## WORK INSTRUCTION
List every member of the Appellate Tax Board named in the tax board report below, giving each one's title.

## PAGE TEXT
COMMONWEALTH OF MASSACHUSETTS
APPELLATE TAX BOARD
BOSTON GAS COMPANY d/b/a v. THE BOARD OF ASSESSORS
KEYSPAN ENERGY DELIVERY OF THE CITY OF BOSTON
NEW ENGLAND
Docket Nos. Promulgated:
F275055, F275056 April 21, 2011
These Findings of Fact and Report are promulgated simultaneously with the reinstated decision of the Appellate Tax Board (“Board”) on remand pursuant to G.L. c. 58A, §13 and 831 CMR 1.32. These appeals were originally filed under the formal procedure pursuant to G.L. c. 58A, § 7 and G.L. c. 59, §§ 64 and 65, from the refusal of the Board of Assessors of the City of Boston (“assessors” or “appellee”) to abate taxes on certain real estate and personal property in the City of Boston owned by and assessed to Boston Gas Company d/b/a Keyspan Energy Delivery New England (“appellant”) under G.L. c. 59, §§ 11, 18and 38, for fiscal year 2004.
Chairman Hammond heard the appeals and was joined in the original decisions for the appellee by Commissioners Scharaffa, Egan, Rose and Mulhern. The appellant appealed the decisions and the Supreme Judicial Court granted an application for direct appellate review. Following the Court’s remand in part, Chairman Hammond and Commissioners Scharaffa, Egan, Rose and Mulhern join in the reinstated decision for the appellee.
John M. Lynch, Esq. and Stephen W. DeCourcey, Esq. for the appellant.
David L. Klebanoff, Esq. for the appellee.
FINDINGS OF FACT AND REPORT
Background
The subject of these appeals is virtually all of the appellant’s personal and real property comprising its natural gas storage and distribution system located within the City of Boston as of January 1, 2003. On December 16, 2009, simultaneously with the issuance of decisions for the assessors, the Board promulgated its initial Findings of Fact and Report relating to the appeals (“Initial Findings”), which are incorporated herein by reference. In so doing, the Board found and ruled that:
the appellant failed to demonstrate that the fair cash value of the property considered in [the] appeals was limited to its net book value, or to sustain its burden of establishing that the property’s value was less than its assessed value for fiscal year 2004; the assessors presented substantial evidence demonstrating that a potential buyer would pay more than net book value for the personal property at issue in [the] appeals; [assessors’] adjusted RCNLD[1] valuation methodology and net book value, at a one-to-one ratio, provided an appropriate method to value the personal property; based on the combination of RCNLD and net book value, the fair cash value of the personal property as of January 1, 2003 . . . exceeded its assessed value; and the evidence of record did not provide a sufficient basis to estimate the fair cash value of the [real] property.

## LISTED ENTRIES
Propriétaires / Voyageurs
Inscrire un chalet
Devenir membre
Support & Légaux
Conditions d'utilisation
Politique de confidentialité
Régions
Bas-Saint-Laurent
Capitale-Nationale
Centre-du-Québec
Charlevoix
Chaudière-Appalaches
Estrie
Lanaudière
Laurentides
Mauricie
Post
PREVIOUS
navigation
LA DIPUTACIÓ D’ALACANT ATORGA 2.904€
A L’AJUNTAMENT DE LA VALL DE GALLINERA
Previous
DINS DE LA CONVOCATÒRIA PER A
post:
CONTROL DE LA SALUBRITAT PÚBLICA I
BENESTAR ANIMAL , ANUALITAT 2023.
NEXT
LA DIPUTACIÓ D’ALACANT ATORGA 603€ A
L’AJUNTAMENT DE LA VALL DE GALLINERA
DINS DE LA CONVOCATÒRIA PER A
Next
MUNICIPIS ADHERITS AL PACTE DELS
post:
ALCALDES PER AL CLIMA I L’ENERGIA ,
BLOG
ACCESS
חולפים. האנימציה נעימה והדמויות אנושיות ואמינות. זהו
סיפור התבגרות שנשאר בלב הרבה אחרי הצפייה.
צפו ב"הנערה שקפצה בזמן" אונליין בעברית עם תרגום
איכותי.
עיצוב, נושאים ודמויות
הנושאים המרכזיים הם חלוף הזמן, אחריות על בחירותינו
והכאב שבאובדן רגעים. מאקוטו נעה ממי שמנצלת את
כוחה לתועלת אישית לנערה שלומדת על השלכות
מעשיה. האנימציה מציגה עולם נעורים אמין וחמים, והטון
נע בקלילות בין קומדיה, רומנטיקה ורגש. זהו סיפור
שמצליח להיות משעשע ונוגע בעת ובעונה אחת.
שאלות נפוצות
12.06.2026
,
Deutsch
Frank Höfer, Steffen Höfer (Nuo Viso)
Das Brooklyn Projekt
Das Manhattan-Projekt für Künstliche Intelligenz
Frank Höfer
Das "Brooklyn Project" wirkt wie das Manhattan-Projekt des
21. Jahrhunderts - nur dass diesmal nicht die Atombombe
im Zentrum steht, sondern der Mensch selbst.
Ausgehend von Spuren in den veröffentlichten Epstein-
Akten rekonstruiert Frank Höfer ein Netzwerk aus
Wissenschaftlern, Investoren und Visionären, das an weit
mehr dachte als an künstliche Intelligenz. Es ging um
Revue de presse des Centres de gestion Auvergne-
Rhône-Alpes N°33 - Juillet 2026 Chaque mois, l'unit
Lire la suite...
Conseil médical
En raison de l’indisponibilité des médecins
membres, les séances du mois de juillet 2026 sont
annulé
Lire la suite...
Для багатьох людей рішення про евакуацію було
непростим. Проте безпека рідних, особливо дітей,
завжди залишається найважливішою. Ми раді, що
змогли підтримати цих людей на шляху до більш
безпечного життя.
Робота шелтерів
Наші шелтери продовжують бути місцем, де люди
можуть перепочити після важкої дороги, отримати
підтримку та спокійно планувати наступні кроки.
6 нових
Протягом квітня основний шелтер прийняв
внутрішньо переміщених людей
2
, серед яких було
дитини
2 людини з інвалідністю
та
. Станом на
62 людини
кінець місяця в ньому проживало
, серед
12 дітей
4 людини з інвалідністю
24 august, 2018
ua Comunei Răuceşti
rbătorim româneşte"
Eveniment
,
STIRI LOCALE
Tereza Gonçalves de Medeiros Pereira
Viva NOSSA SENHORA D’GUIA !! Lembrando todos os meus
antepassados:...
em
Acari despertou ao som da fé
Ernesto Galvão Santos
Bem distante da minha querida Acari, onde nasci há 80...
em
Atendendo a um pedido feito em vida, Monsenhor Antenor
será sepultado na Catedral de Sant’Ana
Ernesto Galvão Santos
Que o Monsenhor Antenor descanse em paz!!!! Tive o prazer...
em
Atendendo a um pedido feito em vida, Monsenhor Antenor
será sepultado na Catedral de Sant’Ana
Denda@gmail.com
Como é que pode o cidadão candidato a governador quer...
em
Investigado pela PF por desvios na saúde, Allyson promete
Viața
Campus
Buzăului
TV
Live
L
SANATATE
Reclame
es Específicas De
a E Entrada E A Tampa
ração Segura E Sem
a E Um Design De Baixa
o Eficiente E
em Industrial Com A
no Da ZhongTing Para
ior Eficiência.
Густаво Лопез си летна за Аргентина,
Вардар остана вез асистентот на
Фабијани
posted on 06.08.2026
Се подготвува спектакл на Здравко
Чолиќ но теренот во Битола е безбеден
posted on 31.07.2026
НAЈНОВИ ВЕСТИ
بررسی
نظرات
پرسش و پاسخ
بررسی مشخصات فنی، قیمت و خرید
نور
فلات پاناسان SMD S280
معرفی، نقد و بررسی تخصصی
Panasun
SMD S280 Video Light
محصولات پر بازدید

## EXERCISE SOLUTION
Chairman Hammond
Commissioner Scharaffa
Commissioner Egan
Commissioner Rose
Commissioner Mulhern